Friday, July 5, 2013

I do it MYSELF!

 
Image from "I Can Do It Myself" by Mary Gustafson and illustrated by Dana Regan


If this last year has taught me one thing, it is that I am hard headed. No big surprise there. I tend to think I am able to do things my way, no matter what doctors, family, friends, therapists, or even the Good Lord says. So as I began reflecting on this, I turned, as I often do, to the Catechism of the Catholic Church. Thumbing through the index I found lots of topics such as:

"Man, right to a good reputation;"

and "Man, whole of man willed by God."

But nowhere did I find:

"Man, hard-headedness leading to toddler-like behavior."

I do it myself!
If you read my last post, you know that over the last year, I unconsciously decided I had the strength to take a break from spiritual discovery. I emerged from a rough medical crisis with my faith stronger than ever, and let that momentum carry me for a year. Only the momentum started to fade and I couldn't figure out why. Something was missing. But what? I was feeling better than I had in four years. My kids were healthy. My marriage was wonderful. I was managing my illness with my work and my family life better than I had been in the past. I was going to Mass on the weekend and sometimes during the week. I was saying my daily prayers. And I faced every problem that came my way head-on and with better confidence than I had in my life. I was doing it! I was doing it myself! But there was a void. That didn't make sense.

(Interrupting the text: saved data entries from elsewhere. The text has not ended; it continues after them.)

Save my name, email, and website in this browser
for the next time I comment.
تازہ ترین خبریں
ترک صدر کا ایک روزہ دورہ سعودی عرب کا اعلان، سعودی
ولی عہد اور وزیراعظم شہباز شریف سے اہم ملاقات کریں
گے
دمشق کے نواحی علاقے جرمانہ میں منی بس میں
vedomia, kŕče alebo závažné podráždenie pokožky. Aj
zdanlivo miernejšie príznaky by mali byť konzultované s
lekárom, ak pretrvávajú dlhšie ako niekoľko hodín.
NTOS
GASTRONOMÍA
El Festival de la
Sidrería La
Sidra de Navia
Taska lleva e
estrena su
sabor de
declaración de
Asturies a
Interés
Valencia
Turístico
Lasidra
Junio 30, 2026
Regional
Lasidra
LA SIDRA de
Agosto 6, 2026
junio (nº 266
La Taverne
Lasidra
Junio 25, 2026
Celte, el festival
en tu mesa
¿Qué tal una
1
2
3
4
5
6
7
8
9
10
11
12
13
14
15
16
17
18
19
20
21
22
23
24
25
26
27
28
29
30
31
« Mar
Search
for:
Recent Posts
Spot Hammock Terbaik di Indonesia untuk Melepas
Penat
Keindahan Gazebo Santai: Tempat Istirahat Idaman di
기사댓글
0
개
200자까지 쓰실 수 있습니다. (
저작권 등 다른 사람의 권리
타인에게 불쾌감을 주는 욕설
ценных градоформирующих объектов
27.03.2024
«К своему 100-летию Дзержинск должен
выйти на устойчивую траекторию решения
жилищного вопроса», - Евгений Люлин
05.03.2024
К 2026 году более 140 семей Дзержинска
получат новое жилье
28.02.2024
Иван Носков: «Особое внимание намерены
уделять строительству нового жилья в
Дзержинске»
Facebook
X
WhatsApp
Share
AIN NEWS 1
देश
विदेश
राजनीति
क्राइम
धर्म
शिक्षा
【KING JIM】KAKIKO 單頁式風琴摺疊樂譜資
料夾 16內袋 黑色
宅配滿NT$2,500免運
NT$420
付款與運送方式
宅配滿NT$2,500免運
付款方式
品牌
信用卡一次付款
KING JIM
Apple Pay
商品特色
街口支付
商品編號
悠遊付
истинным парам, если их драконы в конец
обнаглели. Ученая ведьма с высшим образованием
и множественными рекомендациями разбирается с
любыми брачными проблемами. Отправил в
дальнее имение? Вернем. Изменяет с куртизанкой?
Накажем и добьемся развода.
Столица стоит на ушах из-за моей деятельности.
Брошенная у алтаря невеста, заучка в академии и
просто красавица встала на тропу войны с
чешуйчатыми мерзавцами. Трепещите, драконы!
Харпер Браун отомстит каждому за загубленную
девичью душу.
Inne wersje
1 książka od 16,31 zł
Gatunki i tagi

Wait a minute. I was doing it MYSELF. Uh oh.

Any parent out there can relate. Our children, in their infinite hard-headedness, decide that they can do things for themselves, even against our better judgment. A child's unsteady hand pouring from a milk jug = milk all over the floor. An attempt at dressing oneself = a fashion disaster. A gracious offer of helping fold the laundry = you folding it all over again. The first try on a two wheel bike = scraped knees. But in order to allow our children to learn, we stand by and watch them try, even when we know they will probably fail. They spill the milk and we clean it. They mismatch their clothes and we let them express their independence. They crumple the towels and we secretly fix them as we put them in the closet. They hit the pavement and we wipe the tears and kiss the bo-bos. One day they will learn. (We hope.)

God is the same way. He lets us make our own choices after providing us with the necessary tools for our guidance. If we mess up, He offers us a hand in cleaning it. He gives us guidance on how to make our life "match" again. He helps us straighten the creases. He wipes the tears and kisses the bo-bos. He hopes we learn from our attempted self-sufficiency.

It's not that I wasn't loving God, or praying to God, or talking to God, or living my Catholic Christian values. I simply wasn't living IN God. I wasn't relying fully ON God. HE was the void.

Free Will
"When God, in the beginning, created man, he made him subject to his own free choice...Immense is the wisdom of the Lord; he is mighty in power, and all-seeing. The eyes of God see all he has made; he understands man's every deed." Sir 15:14, 18-19

We all take steps away from our Father, confident in His preparation, sure that we can go it alone. We let go of His hand, and He watches from a distance.

Today, may we all assess where we are in our walk with Christ.  What are you trying to do alone? Make a decision? Handle your anxiety? Embrace the unknown? Or are you just trying to get through day by day without truly relying completely on Him? I think in just the last week I have found myself in all of those places!

So for me, it is time to once again firmly grasp His hand. It sure is nice to take comfort in the fact that no matter what, it is always outstretched, waiting to be taken.

Heavenly Father, like a child, I often let my stubbornness get in the way of true faith. Like a parent, you always forgive me, loving me beyond all my faults. Please continue to tug at my heart, reminding me when I need to reach for you. Give me the humility to admit that I cannot do this alone, and the courage to hold close to you no matter the circumstances. Amen.